### Task statement
Copy out each line below exactly as it appears.

==== Entries provided

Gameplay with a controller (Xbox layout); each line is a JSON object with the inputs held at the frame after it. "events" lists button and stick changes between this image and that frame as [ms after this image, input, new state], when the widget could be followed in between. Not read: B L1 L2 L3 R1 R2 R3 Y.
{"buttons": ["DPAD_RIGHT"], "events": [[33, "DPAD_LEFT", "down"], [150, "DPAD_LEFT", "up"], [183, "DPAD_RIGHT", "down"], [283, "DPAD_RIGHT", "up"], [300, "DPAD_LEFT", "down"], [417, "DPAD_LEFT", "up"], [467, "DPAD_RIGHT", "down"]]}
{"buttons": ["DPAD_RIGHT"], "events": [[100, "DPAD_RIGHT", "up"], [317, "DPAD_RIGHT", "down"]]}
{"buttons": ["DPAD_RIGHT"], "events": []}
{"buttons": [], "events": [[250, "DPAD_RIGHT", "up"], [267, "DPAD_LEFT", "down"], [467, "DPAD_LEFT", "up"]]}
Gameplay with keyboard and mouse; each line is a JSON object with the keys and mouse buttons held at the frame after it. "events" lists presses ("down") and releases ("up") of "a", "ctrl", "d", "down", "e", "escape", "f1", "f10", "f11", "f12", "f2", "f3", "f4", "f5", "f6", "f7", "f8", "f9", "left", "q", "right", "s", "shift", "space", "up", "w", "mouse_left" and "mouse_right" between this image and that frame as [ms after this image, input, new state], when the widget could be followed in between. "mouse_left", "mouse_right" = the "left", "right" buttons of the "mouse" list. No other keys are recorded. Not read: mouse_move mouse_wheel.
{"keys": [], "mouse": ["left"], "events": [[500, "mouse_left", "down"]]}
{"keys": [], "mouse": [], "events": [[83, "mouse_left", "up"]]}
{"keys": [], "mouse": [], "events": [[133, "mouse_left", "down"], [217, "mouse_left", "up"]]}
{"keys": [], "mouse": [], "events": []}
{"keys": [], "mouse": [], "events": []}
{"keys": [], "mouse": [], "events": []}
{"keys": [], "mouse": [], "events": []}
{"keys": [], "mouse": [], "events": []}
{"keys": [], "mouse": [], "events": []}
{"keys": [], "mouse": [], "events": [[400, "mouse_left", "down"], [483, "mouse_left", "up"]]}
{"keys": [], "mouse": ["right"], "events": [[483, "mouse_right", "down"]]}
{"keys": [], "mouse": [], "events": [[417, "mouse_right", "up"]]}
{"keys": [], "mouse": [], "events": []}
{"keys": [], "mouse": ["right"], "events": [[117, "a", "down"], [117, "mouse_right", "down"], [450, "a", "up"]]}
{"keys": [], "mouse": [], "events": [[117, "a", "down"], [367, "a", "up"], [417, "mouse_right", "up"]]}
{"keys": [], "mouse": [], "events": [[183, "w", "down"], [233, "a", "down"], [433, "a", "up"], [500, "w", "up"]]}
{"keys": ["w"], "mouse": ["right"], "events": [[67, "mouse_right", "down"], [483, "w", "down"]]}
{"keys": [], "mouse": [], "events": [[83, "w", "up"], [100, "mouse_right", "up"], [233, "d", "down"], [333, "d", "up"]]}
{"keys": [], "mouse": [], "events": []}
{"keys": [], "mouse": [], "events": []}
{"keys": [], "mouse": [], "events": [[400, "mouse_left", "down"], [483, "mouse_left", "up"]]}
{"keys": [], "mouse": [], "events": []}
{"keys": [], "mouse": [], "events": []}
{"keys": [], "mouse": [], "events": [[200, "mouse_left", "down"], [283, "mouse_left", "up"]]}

========

### Final answer
Gameplay with a controller (Xbox layout); each line is a JSON object with the inputs held at the frame after it. "events" lists button and stick changes between this image and that frame as [ms after this image, input, new state], when the widget could be followed in between. Not read: B L1 L2 L3 R1 R2 R3 Y.
{"buttons": ["DPAD_RIGHT"], "events": [[33, "DPAD_LEFT", "down"], [150, "DPAD_LEFT", "up"], [183, "DPAD_RIGHT", "down"], [283, "DPAD_RIGHT", "up"], [300, "DPAD_LEFT", "down"], [417, "DPAD_LEFT", "up"], [467, "DPAD_RIGHT", "down"]]}
{"buttons": ["DPAD_RIGHT"], "events": [[100, "DPAD_RIGHT", "up"], [317, "DPAD_RIGHT", "down"]]}
{"buttons": ["DPAD_RIGHT"], "events": []}
{"buttons": [], "events": [[250, "DPAD_RIGHT", "up"], [267, "DPAD_LEFT", "down"], [467, "DPAD_LEFT", "up"]]}
Gameplay with keyboard and mouse; each line is a JSON object with the keys and mouse buttons held at the frame after it. "events" lists presses ("down") and releases ("up") of "a", "ctrl", "d", "down", "e", "escape", "f1", "f10", "f11", "f12", "f2", "f3", "f4", "f5", "f6", "f7", "f8", "f9", "left", "q", "right", "s", "shift", "space", "up", "w", "mouse_left" and "mouse_right" between this image and that frame as [ms after this image, input, new state], when the widget could be followed in between. "mouse_left", "mouse_right" = the "left", "right" buttons of the "mouse" list. No other keys are recorded. Not read: mouse_move mouse_wheel.
{"keys": [], "mouse": ["left"], "events": [[500, "mouse_left", "down"]]}
{"keys": [], "mouse": [], "events": [[83, "mouse_left", "up"]]}
{"keys": [], "mouse": [], "events": [[133, "mouse_left", "down"], [217, "mouse_left", "up"]]}
{"keys": [], "mouse": [], "events": []}
{"keys": [], "mouse": [], "events": []}
{"keys": [], "mouse": [], "events": []}
{"keys": [], "mouse": [], "events": []}
{"keys": [], "mouse": [], "events": []}
{"keys": [], "mouse": [], "events": []}
{"keys": [], "mouse": [], "events": [[400, "mouse_left", "down"], [483, "mouse_left", "up"]]}
{"keys": [], "mouse": ["right"], "events": [[483, "mouse_right", "down"]]}
{"keys": [], "mouse": [], "events": [[417, "mouse_right", "up"]]}
{"keys": [], "mouse": [], "events": []}
{"keys": [], "mouse": ["right"], "events": [[117, "a", "down"], [117, "mouse_right", "down"], [450, "a", "up"]]}
{"keys": [], "mouse": [], "events": [[117, "a", "down"], [367, "a", "up"], [417, "mouse_right", "up"]]}
{"keys": [], "mouse": [], "events": [[183, "w", "down"], [233, "a", "down"], [433, "a", "up"], [500, "w", "up"]]}
{"keys": ["w"], "mouse": ["right"], "events": [[67, "mouse_right", "down"], [483, "w", "down"]]}
{"keys": [], "mouse": [], "events": [[83, "w", "up"], [100, "mouse_right", "up"], [233, "d", "down"], [333, "d", "up"]]}
{"keys": [], "mouse": [], "events": []}
{"keys": [], "mouse": [], "events": []}
{"keys": [], "mouse": [], "events": [[400, "mouse_left", "down"], [483, "mouse_left", "up"]]}
{"keys": [], "mouse": [], "events": []}
{"keys": [], "mouse": [], "events": []}
{"keys": [], "mouse": [], "events": [[200, "mouse_left", "down"], [283, "mouse_left", "up"]]}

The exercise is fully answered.